Of the solitary time he spent he says:
“I am never less alone than when I am alone. When people are around I find it a little difficult to find Jesus. As soon as I am away from others, Jesus is there and all is at peace.”
Yet, to be sure, Merton’s enormous correspondence and his writing in general, served to powerfully connect him to the world about him.
However, he was conflicted in some sense about writing:
“Writing is deep in my nature, and I cannot deceive myself that it will be very easy for me to do without it. At least I can get along without the public and without my reputation! Those are not essentially connected with the writing instinct.”
On revolution and nonviolence:
“I believe that those who have used violence have betrayed all true revolution, they have changed nothing, they have simply enforced with greater brutality the anti-spiritual and anti-human drives that are destructive of truth and love in man.”

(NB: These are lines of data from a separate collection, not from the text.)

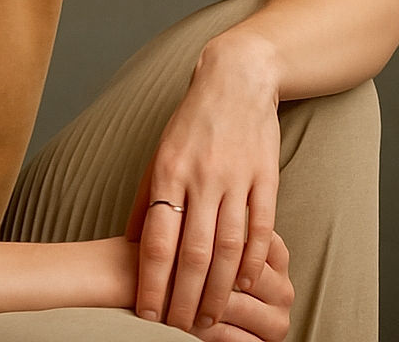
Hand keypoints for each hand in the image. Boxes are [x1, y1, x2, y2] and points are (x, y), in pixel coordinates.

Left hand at [126, 32, 281, 332]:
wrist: (235, 80)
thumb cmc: (192, 122)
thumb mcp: (160, 154)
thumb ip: (148, 199)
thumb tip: (132, 244)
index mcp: (168, 171)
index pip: (158, 240)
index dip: (153, 282)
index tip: (147, 314)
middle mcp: (200, 177)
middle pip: (193, 252)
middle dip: (185, 298)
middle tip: (180, 330)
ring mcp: (235, 178)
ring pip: (227, 247)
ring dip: (219, 290)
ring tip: (210, 318)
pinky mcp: (266, 178)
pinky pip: (260, 229)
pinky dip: (253, 262)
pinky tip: (245, 286)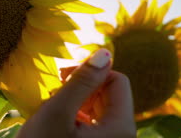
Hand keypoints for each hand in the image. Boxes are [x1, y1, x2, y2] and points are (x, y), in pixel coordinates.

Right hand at [17, 49, 136, 137]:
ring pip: (102, 107)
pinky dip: (78, 115)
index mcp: (121, 128)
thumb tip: (105, 51)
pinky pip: (96, 122)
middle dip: (84, 88)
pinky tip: (60, 123)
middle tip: (56, 92)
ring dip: (79, 101)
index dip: (91, 72)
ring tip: (56, 109)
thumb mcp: (59, 111)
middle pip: (111, 94)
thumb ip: (82, 81)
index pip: (118, 80)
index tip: (62, 77)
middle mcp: (124, 137)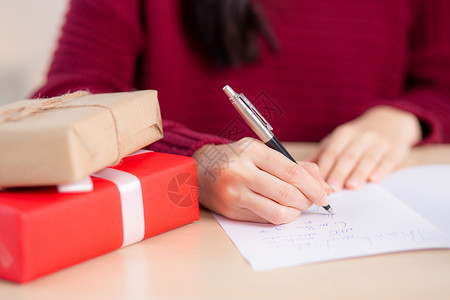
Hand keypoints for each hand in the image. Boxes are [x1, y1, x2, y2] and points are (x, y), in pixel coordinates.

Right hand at [192, 138, 330, 223]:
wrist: (198, 169)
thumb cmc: (235, 158)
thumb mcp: (260, 151)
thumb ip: (291, 164)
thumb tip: (321, 183)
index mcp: (252, 152)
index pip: (292, 172)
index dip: (313, 185)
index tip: (324, 193)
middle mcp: (241, 173)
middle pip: (287, 193)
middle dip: (308, 200)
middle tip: (313, 201)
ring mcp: (234, 194)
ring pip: (277, 212)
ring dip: (295, 212)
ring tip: (297, 206)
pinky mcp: (231, 212)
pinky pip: (264, 219)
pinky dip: (279, 217)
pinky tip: (281, 209)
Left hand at [307, 106, 420, 191]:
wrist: (390, 121)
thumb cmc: (357, 137)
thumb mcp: (338, 139)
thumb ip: (322, 154)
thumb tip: (301, 169)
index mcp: (343, 134)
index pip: (331, 152)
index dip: (324, 168)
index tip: (317, 183)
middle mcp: (361, 136)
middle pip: (347, 156)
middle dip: (339, 173)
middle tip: (331, 189)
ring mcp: (379, 142)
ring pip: (367, 158)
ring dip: (358, 173)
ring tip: (351, 187)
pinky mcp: (395, 150)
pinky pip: (387, 160)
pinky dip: (381, 170)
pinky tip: (374, 180)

Thomas Merton was much troubled by the superficiality of American life (he was born in France and became a citizen of the US as an adult). He, even the early 60’s, had a firm grasp on the consumerism that plagued the country. He was deeply concerned about the Cold War and “the Bomb” and was in the end ordered to stop his anti-war writing.
Lesser men or women might have become disillusioned, however Merton concluded:
“For one cannot truly believe in God if one does not believe in mankind as well; . . .”

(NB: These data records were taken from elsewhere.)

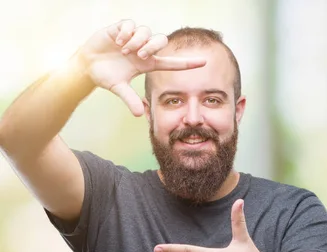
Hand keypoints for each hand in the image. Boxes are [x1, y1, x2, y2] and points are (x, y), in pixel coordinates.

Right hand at [77, 19, 205, 115]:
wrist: (86, 65)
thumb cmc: (105, 76)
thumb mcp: (118, 89)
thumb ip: (130, 99)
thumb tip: (139, 115)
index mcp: (148, 64)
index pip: (172, 62)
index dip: (188, 63)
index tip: (204, 62)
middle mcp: (143, 49)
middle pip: (161, 41)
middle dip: (152, 47)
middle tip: (139, 56)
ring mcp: (133, 38)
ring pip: (146, 31)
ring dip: (136, 42)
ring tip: (124, 50)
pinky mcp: (120, 28)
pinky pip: (131, 24)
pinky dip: (125, 33)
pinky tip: (117, 41)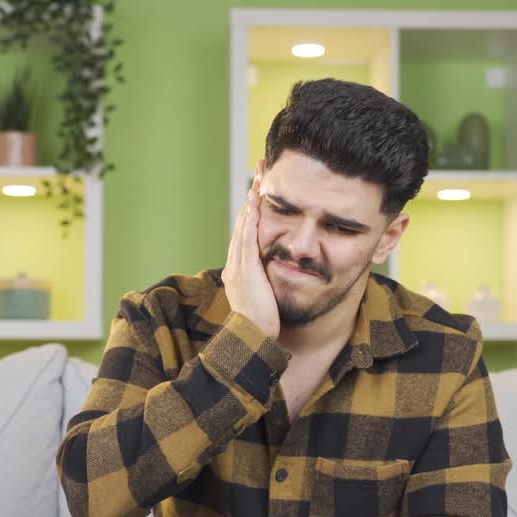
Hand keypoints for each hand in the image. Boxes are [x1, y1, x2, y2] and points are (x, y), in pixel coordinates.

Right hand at [224, 160, 279, 339]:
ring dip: (251, 201)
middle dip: (251, 198)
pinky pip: (247, 237)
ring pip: (244, 226)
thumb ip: (269, 286)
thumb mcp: (266, 300)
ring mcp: (237, 266)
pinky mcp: (244, 269)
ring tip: (259, 179)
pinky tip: (255, 201)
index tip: (261, 193)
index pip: (247, 234)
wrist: (253, 341)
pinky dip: (250, 217)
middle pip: (243, 224)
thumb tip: (281, 279)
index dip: (253, 212)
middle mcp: (235, 264)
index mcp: (240, 271)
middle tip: (260, 174)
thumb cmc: (262, 326)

Much of his writing about the Vietnam war and the stand-off between the US and the USSR is still timely today, the players have only changed.

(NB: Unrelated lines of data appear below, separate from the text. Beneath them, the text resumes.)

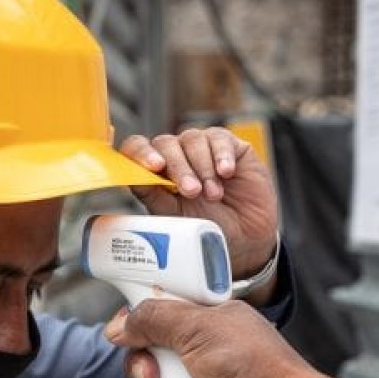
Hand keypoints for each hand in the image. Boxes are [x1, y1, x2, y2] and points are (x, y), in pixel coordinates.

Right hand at [105, 300, 351, 377]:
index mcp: (212, 319)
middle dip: (140, 366)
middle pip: (152, 352)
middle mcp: (207, 350)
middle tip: (149, 377)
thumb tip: (117, 327)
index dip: (141, 322)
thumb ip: (154, 318)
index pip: (164, 312)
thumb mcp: (198, 328)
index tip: (125, 333)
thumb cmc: (250, 366)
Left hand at [120, 128, 277, 294]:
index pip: (137, 149)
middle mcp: (176, 155)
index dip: (140, 152)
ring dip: (202, 168)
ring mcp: (202, 148)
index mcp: (155, 172)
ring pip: (192, 139)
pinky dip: (222, 156)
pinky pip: (220, 139)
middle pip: (165, 144)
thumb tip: (133, 179)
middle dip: (178, 168)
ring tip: (213, 195)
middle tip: (192, 192)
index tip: (154, 166)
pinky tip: (226, 173)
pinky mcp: (229, 145)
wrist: (245, 239)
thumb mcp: (175, 216)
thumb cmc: (206, 228)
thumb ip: (153, 196)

He speaks truth about America in 1962, and indeed today:
“The illusion of America as the earthly paradise, in which everyone recovers original goodness: which becomes in fact a curious idea that prosperity itself justifies everything, is a sign of goodness, is a carte blanche to continue to be prosperous in any way feasible: and this leads to the horror that we now see: because we are prosperous, because we are successful, because we have all this amazing “know-how” . . .we are entitled to defend ourselves by any means whatever, without any limitation, and all the more so because what we are defending is our illusion of innocence. . .”
On racism:
“. . .there is not one of us, individually, racially, socially, who is fully complete in the sense of having in himself all the excellence of humanity. . . .I am therefore not completely human until I have found myself in my African and Asian and Indonesian brother because he has the part of humanity which I lack.”
Much as he loved the Church, he was deeply supportive of the work of Vatican II. As we face in some sense a deconstruction of that work today, Merton’s words echo meaningfully:
“I personally think that we are paralyzed by institutionalism, formalism, rigidity, and regression. The real life of the Church is not in her hierarchy, it is dormant somewhere.”
In a letter to Zen Buddhist scholar, Daisetz T. Suzuki, he quotes Suzuki on God’s creative hand:
“God wanted to know Himself, hence the creation.”
Merton sees original sin as:
“Each one slaved in the service of his own idol–his consciously fabricated social self. . .This is Original Sin. . .But yet we are in paradise, and once we break free from the false image, we find ourselves what we are: and we are “in Christ.”
There are hundreds of other examples in the pages that comprise this wonderful book. His partners in letter writing are from the average person, to personages such as Pope John XXIII, Coretta S. King, Thich Nhat Hanh, Boris Pasternak, to various Latin American poets, to nuns, and bishops in the Church. His interests were broad, his knowledge deeper than most.
Truly, there is so much to be learned and pondered over. Do yourself a favor, and pick up this excellent source of Thomas Merton’s thoughts. You will, I suspect, then start collecting all his writings.